Eindrucksvolle Kulturstätten
Tausend Jahre lang war die Mayastätte «Chichén Itzá» Zentrum des Maya-Reiches. Keine andere Mayastätte wurde so gut restauriert. Um den allgemeinen Touristenansturm zu umgehen, sollte man möglichst früh morgens dorthin fahren – dann hat man die Chance, die einmaligen Pyramiden und restlichen Kulturstätten in Ruhe zu geniessen oder einer der beliebten Folklore-Vorstellungen mit den prächtigen Maya-Kostümen beizuwohnen.
Unbedingt besuchen sollte man die einzige Mayastadt am Meer – Tulúm. «El Castillo», die grosse Pyramide, thront direkt über dem türkis schimmernden Wasser. Die Tempelstadt diente nicht nur als Festung, sondern auch als religiöses Zentrum. Mit der Grösse von Chichén Itzá kann Tulúm zwar nicht ganz mithalten, dafür versprüht der Ort aber wahre Magie, und ein kleiner Bummel durch die Innenstadt erweist sich als äusserst interessant.

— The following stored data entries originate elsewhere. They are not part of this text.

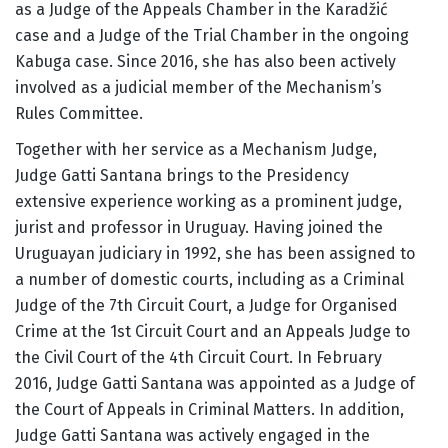
as a Judge of the Appeals Chamber in the Karadžić
case and a Judge of the Trial Chamber in the ongoing
Kabuga case. Since 2016, she has also been actively
involved as a judicial member of the Mechanism’s
Rules Committee.
Together with her service as a Mechanism Judge,
Judge Gatti Santana brings to the Presidency
extensive experience working as a prominent judge,
jurist and professor in Uruguay. Having joined the
Uruguayan judiciary in 1992, she has been assigned to
a number of domestic courts, including as a Criminal
Judge of the 7th Circuit Court, a Judge for Organised
Crime at the 1st Circuit Court and an Appeals Judge to
the Civil Court of the 4th Circuit Court. In February
2016, Judge Gatti Santana was appointed as a Judge of
the Court of Appeals in Criminal Matters. In addition,
Judge Gatti Santana was actively engaged in the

Auf keinen Fall versäumen darf man Uxmal: Dieser Ort entstand zwischen dem siebten und zehnten Jahrhundert und ist somit sogar älter als Chichén Itzá. Besonders sehenswert sind die steil aufragende Pyramide, der Wahrsager und der fast romantisch anmutende Palast mit seinem dekorativen Dachkamm – von den Einheimischen liebevoll «Taubenschlag» genannt.
Bade- und Gaumenfreuden in diskreter Atmosphäre
Gerade Ruhe suchende Urlauber kommen auf Yucatán voll auf ihre Kosten, da die grosszügig angelegten Ferienanlagen nicht selten eher diskret in Gärten versteckt sind. In wenigen Schritten erreicht man die endlosen, weissen Sandstrände und hat einen atemberaubenden Blick auf die glasklaren, blauen Fluten. Wer hier eintaucht oder eine der zahlreichen Wassersportmöglichkeiten nutzt, wird schnell die trüben Wintertage Mitteleuropas vergessen.

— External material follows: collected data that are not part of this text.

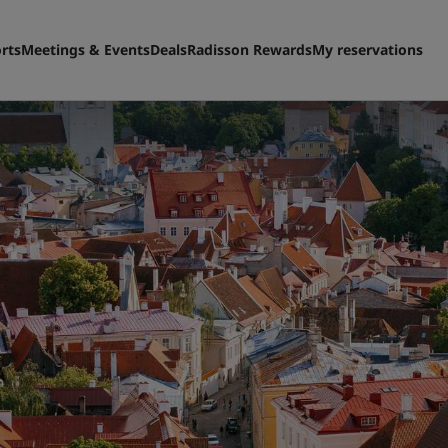
rts
Meetings & Events
Deals
Radisson Rewards
My reservations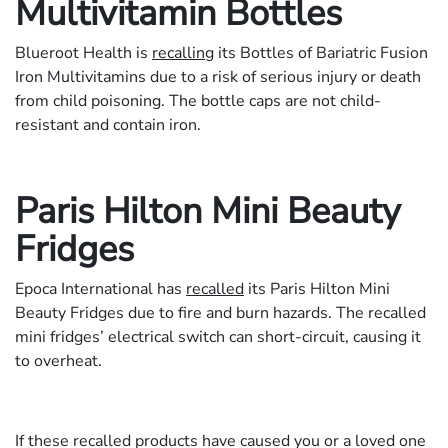
Multivitamin Bottles
Blueroot Health is
recalling
its Bottles of Bariatric Fusion
Iron Multivitamins due to a risk of serious injury or death
from child poisoning. The bottle caps are not child-
resistant and contain iron.
Paris Hilton Mini Beauty
Fridges
Epoca International has
recalled
its Paris Hilton Mini
Beauty Fridges due to fire and burn hazards. The recalled
mini fridges’ electrical switch can short-circuit, causing it
to overheat.
If these recalled products have caused you or a loved one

Selbstverständlich muss man sich auch um das leibliche Wohl keine Sorgen machen: In den hoteleigenen Spezialrestaurants bekommt man deftige und würzige mexikanische Kost serviert. Und so gönnt man sich zu Tacos mit Avocadodip ein gutes Gläschen Wein oder einen leckeren karibischen Cocktail.